(Page images and extracted text)
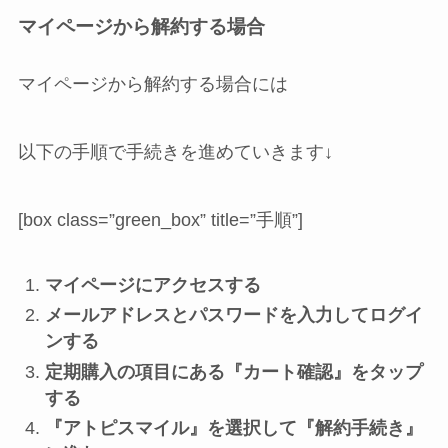
マイページから解約する場合
マイページから解約する場合には
以下の手順で手続きを進めていきます↓
[box class=”green_box” title=”手順”]
マイページにアクセスする
メールアドレスとパスワードを入力してログイ
ンする
定期購入の項目にある『カート確認』をタップ
する
『アトピスマイル』を選択して『解約手続き』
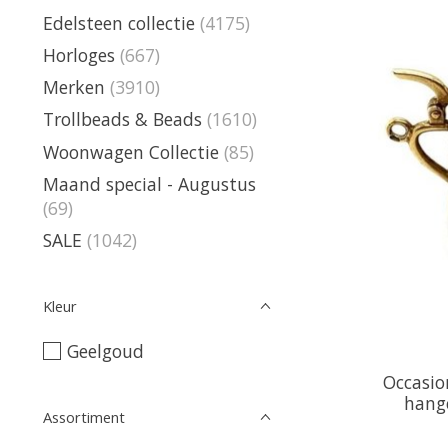
Edelsteen collectie
(4175)
Horloges
(667)
Merken
(3910)
Trollbeads & Beads
(1610)
Woonwagen Collectie
(85)
Maand special - Augustus
(69)
SALE
(1042)
Kleur
Geelgoud
Occasio
hange
Assortiment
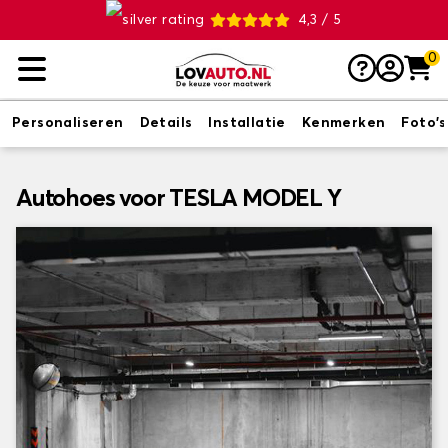
4,3 / 5
0
Personaliseren
Details
Installatie
Kenmerken
Foto's
Autohoes voor TESLA MODEL Y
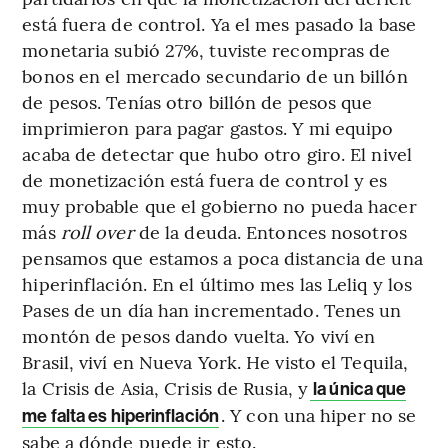
está fuera de control. Ya el mes pasado la base
monetaria subió 27%, tuviste recompras de
bonos en el mercado secundario de un billón
de pesos. Tenías otro billón de pesos que
imprimieron para pagar gastos. Y mi equipo
acaba de detectar que hubo otro giro. El nivel
de monetización está fuera de control y es
muy probable que el gobierno no pueda hacer
más
roll over
de la deuda. Entonces nosotros
pensamos que estamos a poca distancia de una
hiperinflación. En el último mes las Leliq y los
Pases de un día han incrementado. Tenes un
montón de pesos dando vuelta. Yo viví en
Brasil, viví en Nueva York. He visto el Tequila,
la Crisis de Asia, Crisis de Rusia, y
la única que
. Y con una hiper no se
me falta es hiperinflación
sabe a dónde puede ir esto.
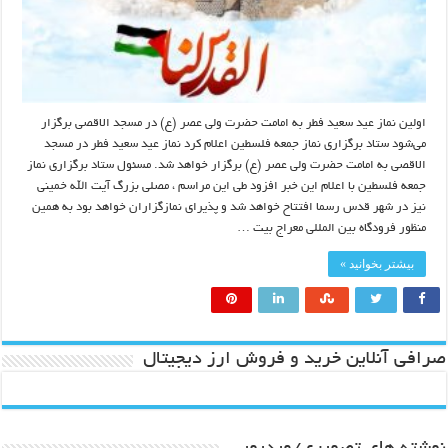
اولین نماز عید سعید فطر به امامت حضرت ولی عصر (ع) در مسجد الاقصی برگزار
می‌شود ستاد برگزاری نماز جمعه فلسطین اعلام کرد نماز عید سعید فطر در مسجد
الاقصی به امامت حضرت ولی عصر (ع) برگزار خواهد شد. مسئول ستاد برگزاری نماز
جمعه فلسطین با اعلام این خبر افزود طی این مراسم ، مصلی بزرگ آیت الله خمینی
نیز در شهر قدس رسما افتتاح خواهد شد و پذیرای نمازگزاران خواهد بود به همین
منظور فرودگاه بین المللی معراج بیت …
بیشتر بخوانید »
صرافی آنلاین خرید و فروش ارز دیجیتال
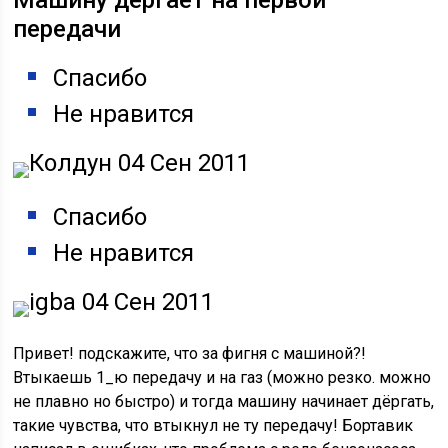
Машину дёргает на первой
передачи
Спасибо
Не нравится
Колдун 04 Сен 2011
Спасибо
Не нравится
igba 04 Сен 2011
Привет! подскажите, что за фигня с машиной?!
Втыкаешь 1_ю передачу и на газ (можно резко. можно
не плавно но быстро) и тогда машину начинает дёргать,
такие чувства, что втыкнул не ту передачу! Бортавик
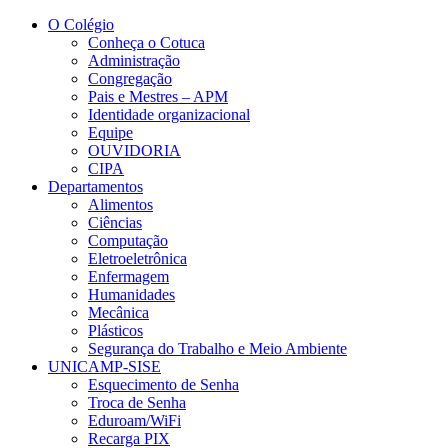
Conteúdo principal
Menu principal
Rodapé
O Colégio
Conheça o Cotuca
Administração
Congregação
Pais e Mestres – APM
Identidade organizacional
Equipe
OUVIDORIA
CIPA
Departamentos
Alimentos
Ciências
Computação
Eletroeletrônica
Enfermagem
Humanidades
Mecânica
Plásticos
Segurança do Trabalho e Meio Ambiente
UNICAMP-SISE
Esquecimento de Senha
Troca de Senha
Eduroam/WiFi
Recarga PIX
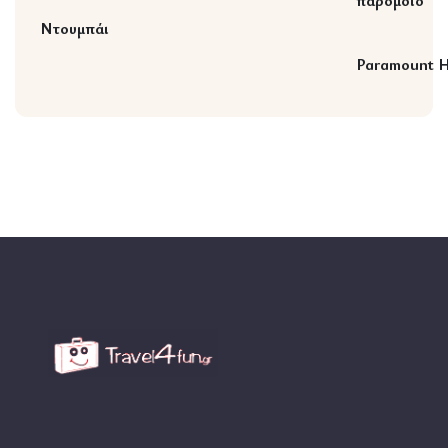
παρόμοιο
Ντουμπάι
Paramount H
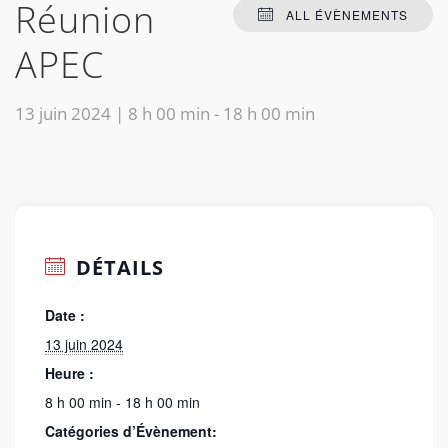
Réunion
ALL ÉVÈNEMENTS
APEC
13 juin 2024 | 8 h 00 min
-
18 h 00 min
DÉTAILS
Date :
13 juin 2024
Heure :
8 h 00 min - 18 h 00 min
Catégories d’Évènement:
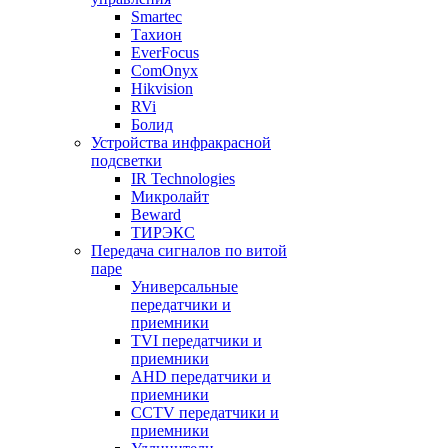
Smartec
Тахион
EverFocus
ComOnyx
Hikvision
RVi
Болид
Устройства инфракрасной
подсветки
IR Technologies
Микролайт
Beward
ТИРЭКС
Передача сигналов по витой
паре
Универсальные
передатчики и
приемники
TVI передатчики и
приемники
AHD передатчики и
приемники
CCTV передатчики и
приемники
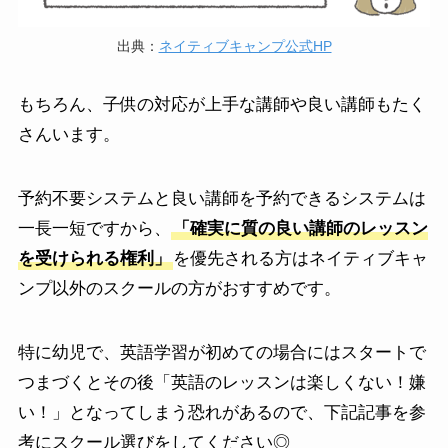
出典：
ネイティブキャンプ公式HP
もちろん、子供の対応が上手な講師や良い講師もたく
さんいます。
予約不要システムと良い講師を予約できるシステムは
一長一短ですから、
「確実に質の良い講師のレッスン
を受けられる権利」
を優先される方はネイティブキャ
ンプ以外のスクールの方がおすすめです。
特に幼児で、英語学習が初めての場合にはスタートで
つまづくとその後「英語のレッスンは楽しくない！嫌
い！」となってしまう恐れがあるので、下記記事を参
考にスクール選びをしてください◎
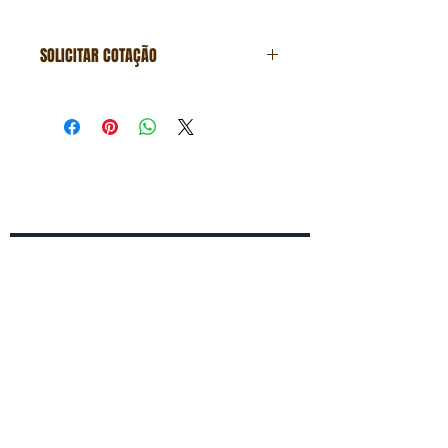
SOLICITAR COTAÇÃO
Formulário de cotação
Fale conosco
Entre em contato conosco para um
orçamento gratuito!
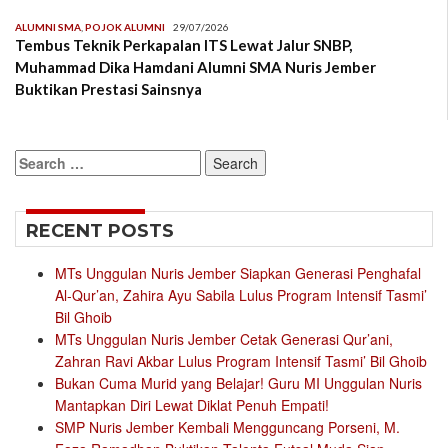
ALUMNI SMA
,
POJOK ALUMNI
29/07/2026
Tembus Teknik Perkapalan ITS Lewat Jalur SNBP,
Muhammad Dika Hamdani Alumni SMA Nuris Jember
Buktikan Prestasi Sainsnya
Search
for:
RECENT POSTS
MTs Unggulan Nuris Jember Siapkan Generasi Penghafal
Al-Qur’an, Zahira Ayu Sabila Lulus Program Intensif Tasmi’
Bil Ghoib
MTs Unggulan Nuris Jember Cetak Generasi Qur’ani,
Zahran Ravi Akbar Lulus Program Intensif Tasmi’ Bil Ghoib
Bukan Cuma Murid yang Belajar! Guru MI Unggulan Nuris
Mantapkan Diri Lewat Diklat Penuh Empati!
SMP Nuris Jember Kembali Mengguncang Porseni, M.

_Task objective_.
All the data above is to be transcribed exactly, with no pictures included.

_Answer to the problem_.
マイページから解約する場合
マイページから解約する場合には
以下の手順で手続きを進めていきます↓
[box class=”green_box” title=”手順”]
マイページにアクセスする
メールアドレスとパスワードを入力してログイ
ンする
定期購入の項目にある『カート確認』をタップ
する
『アトピスマイル』を選択して『解約手続き』
Edelsteen collectie
(4175)
Horloges
(667)
Merken
(3910)
Trollbeads & Beads
(1610)
Woonwagen Collectie
(85)
Maand special - Augustus
(69)
SALE
(1042)
Kleur
Geelgoud
Occasio
hange
Assortiment
4,3 / 5
0
Personaliseren
Details
Installatie
Kenmerken
Foto's
Autohoes voor TESLA MODEL Y
está fuera de control. Ya el mes pasado la base
monetaria subió 27%, tuviste recompras de
bonos en el mercado secundario de un billón
de pesos. Tenías otro billón de pesos que
imprimieron para pagar gastos. Y mi equipo
acaba de detectar que hubo otro giro. El nivel
de monetización está fuera de control y es
muy probable que el gobierno no pueda hacer
más
roll over
de la deuda. Entonces nosotros
pensamos que estamos a poca distancia de una
hiperinflación. En el último mes las Leliq y los
Pases de un día han incrementado. Tenes un
montón de pesos dando vuelta. Yo viví en
Brasil, viví en Nueva York. He visto el Tequila,
la Crisis de Asia, Crisis de Rusia, y
la única que
. Y con una hiper no se
me falta es hiperinflación
sabe a dónde puede ir esto.
اولین نماز عید سعید فطر به امامت حضرت ولی عصر (ع) در مسجد الاقصی برگزار
می‌شود ستاد برگزاری نماز جمعه فلسطین اعلام کرد نماز عید سعید فطر در مسجد
الاقصی به امامت حضرت ولی عصر (ع) برگزار خواهد شد. مسئول ستاد برگزاری نماز
جمعه فلسطین با اعلام این خبر افزود طی این مراسم ، مصلی بزرگ آیت الله خمینی
نیز در شهر قدس رسما افتتاح خواهد شد و پذیرای نمازگزاران خواهد بود به همین
منظور فرودگاه بین المللی معراج بیت …
بیشتر بخوانید »
صرافی آنلاین خرید و فروش ارز دیجیتال
Машину дёргает на первой
передачи
Спасибо
Не нравится
Колдун 04 Сен 2011
Спасибо
Не нравится
igba 04 Сен 2011
Привет! подскажите, что за фигня с машиной?!
Втыкаешь 1_ю передачу и на газ (можно резко. можно
не плавно но быстро) и тогда машину начинает дёргать,
такие чувства, что втыкнул не ту передачу! Бортавик
Conteúdo principal
Menu principal
Rodapé
O Colégio
Conheça o Cotuca
Administração
Congregação
Pais e Mestres – APM
Identidade organizacional
Equipe
OUVIDORIA
CIPA
Departamentos
Alimentos
Ciências
Computação
Eletroeletrônica
Enfermagem
Humanidades
Mecânica
Plásticos
Segurança do Trabalho e Meio Ambiente
UNICAMP-SISE
Esquecimento de Senha
Troca de Senha
Eduroam/WiFi
Recarga PIX
παρόμοιο
Ντουμπάι
Paramount H
Réunion
ALL ÉVÈNEMENTS
APEC
13 juin 2024 | 8 h 00 min
-
18 h 00 min
DÉTAILS
Date :
13 juin 2024
Heure :
8 h 00 min - 18 h 00 min
Catégories d’Évènement:
Smartec
Тахион
EverFocus
ComOnyx
Hikvision
RVi
Болид
Устройства инфракрасной
подсветки
IR Technologies
Микролайт
Beward
ТИРЭКС
Передача сигналов по витой
паре
Универсальные
передатчики и
приемники
TVI передатчики и
приемники
AHD передатчики и
приемники
CCTV передатчики и
приемники
出典：
ネイティブキャンプ公式HP
もちろん、子供の対応が上手な講師や良い講師もたく
さんいます。
予約不要システムと良い講師を予約できるシステムは
一長一短ですから、
「確実に質の良い講師のレッスン
を受けられる権利」
を優先される方はネイティブキャ
ンプ以外のスクールの方がおすすめです。
特に幼児で、英語学習が初めての場合にはスタートで
つまづくとその後「英語のレッスンは楽しくない！嫌
い！」となってしまう恐れがあるので、下記記事を参
考にスクール選びをしてください◎
SOLICITAR COTAÇÃO
Formulário de cotação
Fale conosco
Entre em contato conosco para um
orçamento gratuito!
ALUMNI SMA
,
POJOK ALUMNI
29/07/2026
Tembus Teknik Perkapalan ITS Lewat Jalur SNBP,
Muhammad Dika Hamdani Alumni SMA Nuris Jember
Buktikan Prestasi Sainsnya
Search
for:
RECENT POSTS
MTs Unggulan Nuris Jember Siapkan Generasi Penghafal
Al-Qur’an, Zahira Ayu Sabila Lulus Program Intensif Tasmi’
Bil Ghoib
MTs Unggulan Nuris Jember Cetak Generasi Qur’ani,
Zahran Ravi Akbar Lulus Program Intensif Tasmi’ Bil Ghoib
Bukan Cuma Murid yang Belajar! Guru MI Unggulan Nuris
Mantapkan Diri Lewat Diklat Penuh Empati!
SMP Nuris Jember Kembali Mengguncang Porseni, M.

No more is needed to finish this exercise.